U.S. embargo puts Venezuela in ‘club of rogue states’ like Cuba, Syria and North Korea
For the first time in three decades, Washington is imposing a full economic embargo on a government in the Western Hemisphere as it continues to try to drive Venezuelan leader Nicolas Maduro out of power.
Speaking at a meeting of foreign leaders in Lima, Peru, on Tuesday, U.S. national security adviser John Bolton said the dramatic economic measure — rolled out late Monday — will force Maduro, 57, to capitulate.
“Not since an asset freeze against the (Manuel) Noriega government in Panama in 1988, a trade embargo on Nicaragua in 1985, or the comprehensive asset freeze and trade embargo on Cuba in 1962 have we taken this action,” Bolton said. “In each of these instances, we used robust economic tool against dictatorships that were destroying their countries with corruption, violence, and repression.”

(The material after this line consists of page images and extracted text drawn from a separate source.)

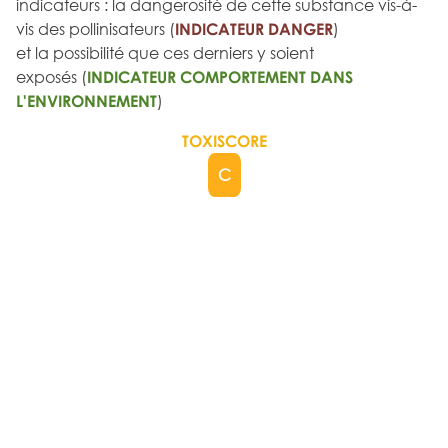
indicateurs : la dangerosité de cette substance vis-à-
vis des pollinisateurs (
INDICATEUR DANGER
)
et la possibilité que ces derniers y soient
exposés (
INDICATEUR COMPORTEMENT DANS
L'ENVIRONNEMENT
)
TOXISCORE
C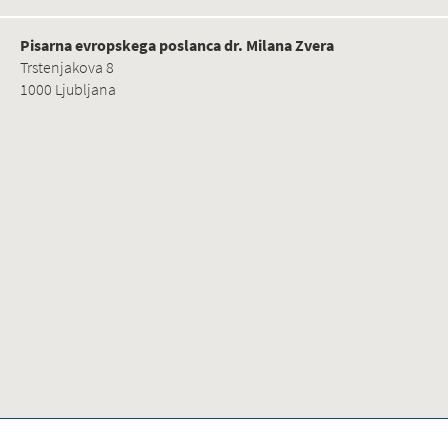
Pisarna evropskega poslanca dr. Milana Zvera
Trstenjakova 8
1000 Ljubljana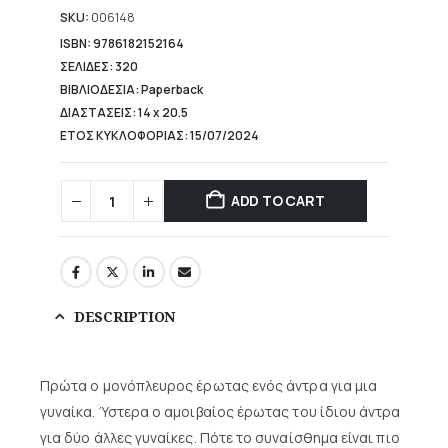
is:
15,93 €.
SKU:
006148
ISBN: 9786182152164
ΣΕΛΙΔΕΣ: 320
ΒΙΒΛΙΟΔΕΣΙΑ: Paperback
ΔΙΑΣΤΑΣΕΙΣ: 14 x 20.5
ΕΤΟΣ ΚΥΚΛΟΦΟΡΙΑΣ: 15/07/2024
ADD TO CART
DESCRIPTION
Πρώτα ο μονόπλευρος έρωτας ενός άντρα για μια
γυναίκα. Ύστερα ο αμοιβαίος έρωτας του ίδιου άντρα
για δύο άλλες γυναίκες. Πότε το συναίσθημα είναι πιο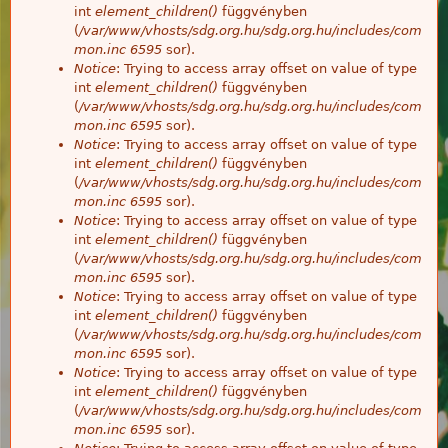
int
element_children()
függvényben
(
/var/www/vhosts/sdg.org.hu/sdg.org.hu/includes/com
mon.inc
6595
sor).
Notice
: Trying to access array offset on value of type
int
element_children()
függvényben
(
/var/www/vhosts/sdg.org.hu/sdg.org.hu/includes/com
mon.inc
6595
sor).
Notice
: Trying to access array offset on value of type
int
element_children()
függvényben
(
/var/www/vhosts/sdg.org.hu/sdg.org.hu/includes/com
mon.inc
6595
sor).
Notice
: Trying to access array offset on value of type
int
element_children()
függvényben
(
/var/www/vhosts/sdg.org.hu/sdg.org.hu/includes/com
mon.inc
6595
sor).
Notice
: Trying to access array offset on value of type
int
element_children()
függvényben
(
/var/www/vhosts/sdg.org.hu/sdg.org.hu/includes/com
mon.inc
6595
sor).
Notice
: Trying to access array offset on value of type
int
element_children()
függvényben
(
/var/www/vhosts/sdg.org.hu/sdg.org.hu/includes/com
mon.inc
6595
sor).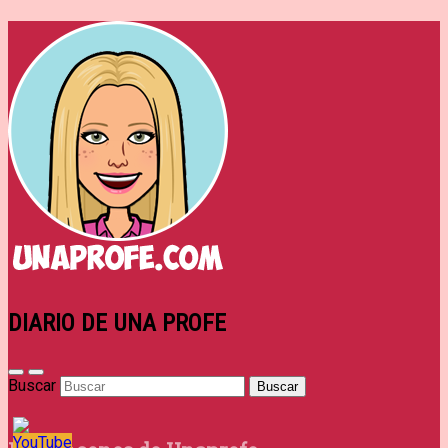
DIARIO DE UNA PROFE
Buscar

“It worked in Panama, it worked in Nicaragua once, and it will work there again, and it will work in Venezuela and Cuba,” he said.
President Donald Trump late Monday signed an executive order that freezes all Venezuelan government assets in U.S. jurisdictions and prohibits all transactions with the government unless specifically exempted.
Critically, the order also authorizes sanctions against foreign companies and individuals who provide support, goods or services to the Venezuelan government or any of the more than 200 people and businesses who have been flagged over the years by the U.S. government. It also further restricts Venezuelan officials from entering the United States.
Sen. Marco Rubio, R-Fla., applauded the move, saying that “any country or individual doing business with the Maduro crime family will face sanctions as they are perpetuating the agony of the Venezuelan people.”
But this week’s actions also fall short of an outright embargo like the one leveled against Cuba, which prohibits U.S. individuals and companies from doing business with anyone on the island — unless they’ve received an exemption. The Venezuelan sanctions are limited to the government, its agencies and those who have previously been flagged as bad actors by the U.S. government.